--- Data entries ---
•••••
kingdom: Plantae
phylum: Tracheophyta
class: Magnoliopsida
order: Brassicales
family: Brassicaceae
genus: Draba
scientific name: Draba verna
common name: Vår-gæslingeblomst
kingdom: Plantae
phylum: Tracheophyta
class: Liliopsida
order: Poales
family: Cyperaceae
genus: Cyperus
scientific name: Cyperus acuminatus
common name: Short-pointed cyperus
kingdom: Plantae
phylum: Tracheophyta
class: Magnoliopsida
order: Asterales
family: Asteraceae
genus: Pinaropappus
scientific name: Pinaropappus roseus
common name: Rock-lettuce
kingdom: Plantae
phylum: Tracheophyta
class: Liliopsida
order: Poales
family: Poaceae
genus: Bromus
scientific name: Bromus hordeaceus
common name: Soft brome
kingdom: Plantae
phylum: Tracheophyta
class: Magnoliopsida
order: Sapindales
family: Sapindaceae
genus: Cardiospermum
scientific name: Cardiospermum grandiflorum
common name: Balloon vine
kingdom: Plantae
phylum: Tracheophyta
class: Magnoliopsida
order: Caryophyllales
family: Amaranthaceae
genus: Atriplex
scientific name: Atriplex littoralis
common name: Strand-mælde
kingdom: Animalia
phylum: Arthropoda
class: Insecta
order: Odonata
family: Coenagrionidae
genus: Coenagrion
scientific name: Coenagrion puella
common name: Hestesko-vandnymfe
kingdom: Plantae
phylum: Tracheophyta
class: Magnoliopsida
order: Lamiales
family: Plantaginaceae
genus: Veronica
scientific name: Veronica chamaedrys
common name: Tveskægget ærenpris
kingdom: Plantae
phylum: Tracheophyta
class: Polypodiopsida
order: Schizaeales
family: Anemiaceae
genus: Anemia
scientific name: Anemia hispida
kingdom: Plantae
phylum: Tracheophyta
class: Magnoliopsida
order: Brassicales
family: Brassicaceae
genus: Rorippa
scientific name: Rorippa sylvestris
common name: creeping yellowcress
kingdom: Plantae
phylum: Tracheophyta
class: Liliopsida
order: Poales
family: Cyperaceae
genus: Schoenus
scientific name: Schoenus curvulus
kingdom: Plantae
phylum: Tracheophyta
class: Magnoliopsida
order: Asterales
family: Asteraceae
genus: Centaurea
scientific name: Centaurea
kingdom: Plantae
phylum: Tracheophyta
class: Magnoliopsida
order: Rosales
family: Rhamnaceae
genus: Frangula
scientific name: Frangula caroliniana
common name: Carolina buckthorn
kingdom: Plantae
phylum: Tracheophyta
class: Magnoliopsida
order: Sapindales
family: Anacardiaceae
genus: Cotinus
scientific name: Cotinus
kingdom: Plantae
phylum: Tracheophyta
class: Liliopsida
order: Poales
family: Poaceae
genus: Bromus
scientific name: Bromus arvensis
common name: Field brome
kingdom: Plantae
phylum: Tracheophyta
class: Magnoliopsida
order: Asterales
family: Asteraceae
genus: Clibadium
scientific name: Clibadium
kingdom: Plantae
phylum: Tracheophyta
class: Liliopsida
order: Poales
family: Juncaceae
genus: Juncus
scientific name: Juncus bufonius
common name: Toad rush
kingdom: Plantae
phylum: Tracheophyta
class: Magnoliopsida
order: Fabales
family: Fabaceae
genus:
•••••
--- YOUR OBJECTIVE ---
Output every line from these rows as a numbered list, omitting any blank lines.

--- CORRECT OUTPUT ---
1. kingdom: Plantae
2. phylum: Tracheophyta
3. class: Magnoliopsida
4. order: Brassicales
5. family: Brassicaceae
6. genus: Draba
7. scientific name: Draba verna
8. common name: Vår-gæslingeblomst
9. kingdom: Plantae
10. phylum: Tracheophyta
11. class: Liliopsida
12. order: Poales
13. family: Cyperaceae
14. genus: Cyperus
15. scientific name: Cyperus acuminatus
16. common name: Short-pointed cyperus
17. kingdom: Plantae
18. phylum: Tracheophyta
19. class: Magnoliopsida
20. order: Asterales
21. family: Asteraceae
22. genus: Pinaropappus
23. scientific name: Pinaropappus roseus
24. common name: Rock-lettuce
25. kingdom: Plantae
26. phylum: Tracheophyta
27. class: Liliopsida
28. order: Poales
29. family: Poaceae
30. genus: Bromus
31. scientific name: Bromus hordeaceus
32. common name: Soft brome
33. kingdom: Plantae
34. phylum: Tracheophyta
35. class: Magnoliopsida
36. order: Sapindales
37. family: Sapindaceae
38. genus: Cardiospermum
39. scientific name: Cardiospermum grandiflorum
40. common name: Balloon vine
41. kingdom: Plantae
42. phylum: Tracheophyta
43. class: Magnoliopsida
44. order: Caryophyllales
45. family: Amaranthaceae
46. genus: Atriplex
47. scientific name: Atriplex littoralis
48. common name: Strand-mælde
49. kingdom: Animalia
50. phylum: Arthropoda
51. class: Insecta
52. order: Odonata
53. family: Coenagrionidae
54. genus: Coenagrion
55. scientific name: Coenagrion puella
56. common name: Hestesko-vandnymfe
57. kingdom: Plantae
58. phylum: Tracheophyta
59. class: Magnoliopsida
60. order: Lamiales
61. family: Plantaginaceae
62. genus: Veronica
63. scientific name: Veronica chamaedrys
64. common name: Tveskægget ærenpris
65. kingdom: Plantae
66. phylum: Tracheophyta
67. class: Polypodiopsida
68. order: Schizaeales
69. family: Anemiaceae
70. genus: Anemia
71. scientific name: Anemia hispida
72. kingdom: Plantae
73. phylum: Tracheophyta
74. class: Magnoliopsida
75. order: Brassicales
76. family: Brassicaceae
77. genus: Rorippa
78. scientific name: Rorippa sylvestris
79. common name: creeping yellowcress
80. kingdom: Plantae
81. phylum: Tracheophyta
82. class: Liliopsida
83. order: Poales
84. family: Cyperaceae
85. genus: Schoenus
86. scientific name: Schoenus curvulus
87. kingdom: Plantae
88. phylum: Tracheophyta
89. class: Magnoliopsida
90. order: Asterales
91. family: Asteraceae
92. genus: Centaurea
93. scientific name: Centaurea
94. kingdom: Plantae
95. phylum: Tracheophyta
96. class: Magnoliopsida
97. order: Rosales
98. family: Rhamnaceae
99. genus: Frangula
100. scientific name: Frangula caroliniana
101. common name: Carolina buckthorn
102. kingdom: Plantae
103. phylum: Tracheophyta
104. class: Magnoliopsida
105. order: Sapindales
106. family: Anacardiaceae
107. genus: Cotinus
108. scientific name: Cotinus
109. kingdom: Plantae
110. phylum: Tracheophyta
111. class: Liliopsida
112. order: Poales
113. family: Poaceae
114. genus: Bromus
115. scientific name: Bromus arvensis
116. common name: Field brome
117. kingdom: Plantae
118. phylum: Tracheophyta
119. class: Magnoliopsida
120. order: Asterales
121. family: Asteraceae
122. genus: Clibadium
123. scientific name: Clibadium
124. kingdom: Plantae
125. phylum: Tracheophyta
126. class: Liliopsida
127. order: Poales
128. family: Juncaceae
129. genus: Juncus
130. scientific name: Juncus bufonius
131. common name: Toad rush
132. kingdom: Plantae
133. phylum: Tracheophyta
134. class: Magnoliopsida
135. order: Fabales
136. family: Fabaceae
137. genus:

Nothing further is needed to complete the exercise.